The hidden pattern? Every repo is becoming a node in a larger graph. TPMJS provides the tool registry. Omega consumes those tools to gain new capabilities overnight. JSON Resume uses pathways powered by the same infrastructure to guide career decisions. And the whole thing is held together with automation workflows that barely work but somehow keep shipping.

Why You Should Care

Shipped TPMJS: A functional npm-based tool registry with health checks, playground, SDK packages, and 150+ commits of infrastructure work
Omega got smarter: Integrated TPMJS tools, added conversation tracking, implemented PostGIS for spatial data, and can now log its own decision-making process
JSON Resume got an AI copilot: Career pathways feature with job graph integration, AI-powered resume updates, and keyboard navigation
Blog automation actually works: Claude now generates weekly devlogs from GitHub activity and posts them automatically with tweets
Made mobtranslate cheaper: Migrated from static files to Supabase to reduce build times and improve dictionary updates
Shipped real products: Health check systems, Discord webhooks, Railway executors, and a bunch of half-broken experimental features

TPMJS: Building an npm-Based Tool Registry for AI Agents

Problem

AI agents need tools to be useful, but integrating tools manually is tedious. You find a package on npm, read the docs, write integration code, handle errors, manage API keys—and then do it all over again for the next tool. I wanted agents to be able to discover and execute tools dynamically, like installing an npm package at runtime but for function calls.

Approach

I built TPMJS as a registry that indexes npm packages tagged with tpmjs-tool. The core architecture has three parts:

Search API (@tpmjs/registry-search): Queries the registry database for tools, returns metadata including schemas, health status, and download counts
Execute API (@tpmjs/registry-execute): Takes a package name and parameters, loads the tool in a Deno sandbox on Railway, executes it with a 120s timeout, returns results or errors
Web app: Search interface, playground, docs, and health monitoring

The killer feature is that tools are just npm packages exporting AI SDK v6 tool definitions. Developers publish to npm with the tpmjs-tool keyword, and the registry picks them up automatically. No manual approval process.
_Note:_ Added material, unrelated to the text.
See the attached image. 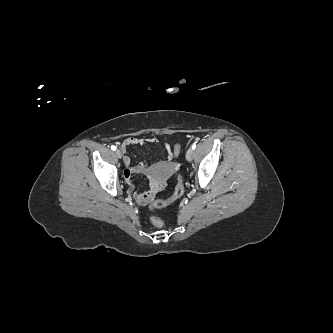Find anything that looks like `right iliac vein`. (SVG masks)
Instances as JSON below:
<instances>
[{"label": "right iliac vein", "mask_w": 333, "mask_h": 333, "mask_svg": "<svg viewBox=\"0 0 333 333\" xmlns=\"http://www.w3.org/2000/svg\"><path fill=\"white\" fill-rule=\"evenodd\" d=\"M115 154H116V156H117L118 158H121V157H122V153H121V151H120L119 149H117V150L115 151Z\"/></svg>", "instance_id": "right-iliac-vein-1"}]
</instances>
Example tool from the wild:

import { tool } from 'ai';
      import { z } from 'zod';
      
      export const emojiMagic = tool({
        description: 'Add emoji reactions to text',
        parameters: z.object({
          text: z.string().describe('Text to emojify'),
          style: z.enum(['subtle', 'aggressive']).optional()
        }),
        execute: async ({ text, style = 'subtle' }) => {
          // Tool logic here
          return { result: `${text} ✨` };
        }
      });

I also built a CLI generator (@tpmjs/create-basic-tools) that scaffolds new tool packages interactively. Run npx @tpmjs/create-basic-tools, answer a few prompts, and you get a working tool package ready to publish.

Results

151 commits to TPMJS in two weeks
Tools indexed: Currently tracking all npm packages with the tpmjs-tool keyword (measured by querying the registry API)
Health check system: Automated daily tests that mark tools as broken/healthy based on whether they load and execute without infrastructure failures
Playground works: You can load any tool from the registry, provide env vars in the UI, and execute it through an OpenAI chat interface
SDK packages published: @tpmjs/registry-search and @tpmjs/registry-execute are on npm so other developers can integrate the registry

I measured response times by adding console timestamps in the Railway executor—tools typically load in under 2 seconds thanks to Deno’s module caching. Failed tools get logged with full error details and marked unhealthy in the database.

Pitfalls / What Broke

The biggest hack is how I handle Zod schemas. AI SDK v6 uses Zod v4, but most tools in the wild still use Zod v3. The schema extraction code tries multiple strategies (reading .inputSchema, .parameters.jsonSchema, and falling back to zod-to-json-schema) and sometimes it still fails. I have debug logging everywhere trying to figure out edge cases.

Another disaster: factory functions. Some tools export a factory that returns a tool (for dependency injection), others export the tool directly. The executor has to detect both patterns, which means lots of fragile runtime checks. I’m also not caching factory-based tools properly because I can’t guarantee the env vars will be the same between invocations.

The health check system has false positives. If a tool requires an API key and you don’t provide one, it gets marked as broken—even though the tool itself is fine. I added special case handling for env var errors, but it’s a band-aid.

And honestly? The whole “tools can call other tools” feature doesn’t exist yet. Right now it’s just a flat namespace. If I want real composability I need to solve the dependency graph problem, which feels like NPM hell all over again.

Add tool versioning—right now it always pulls latest, which is asking for trouble
Implement tool-to-tool dependencies so complex agents can compose behaviors
Build analytics dashboard showing which tools actually get used (currently flying blind)
Add rate limiting per tool to prevent abuse
Create a “featured tools” section based on actual usage data

Omega: Teaching My Discord Bot to Evolve Itself

Problem

Omega is my Discord bot that lives in my personal server. It started as a simple GPT wrapper, but I kept adding features manually: image generation, music composition, GitHub integration, todo lists, etc. Every new capability required me to write code, deploy, test. I wanted Omega to be able to add new tools to itself without my intervention.

Approach

The big change was integrating TPMJS. I added two core tools to Omega:

// Search for tools in the registry
      const searchTools = await tpmjsRegistrySearch({
        query: 'image generation',
        limit: 10
      });
      
      // Execute a tool dynamically
      const result = await tpmjsRegistryExecute({
        packageName: '@tpmjs/example-tool',
        exportName: 'exampleTool',
        parameters: { input: 'hello' },
        envVars: { API_KEY: process.env.EXTERNAL_API_KEY }
      });

Now Omega can search for tools, execute them, and even wrap them with API key injection so users don’t have to provide credentials for every call.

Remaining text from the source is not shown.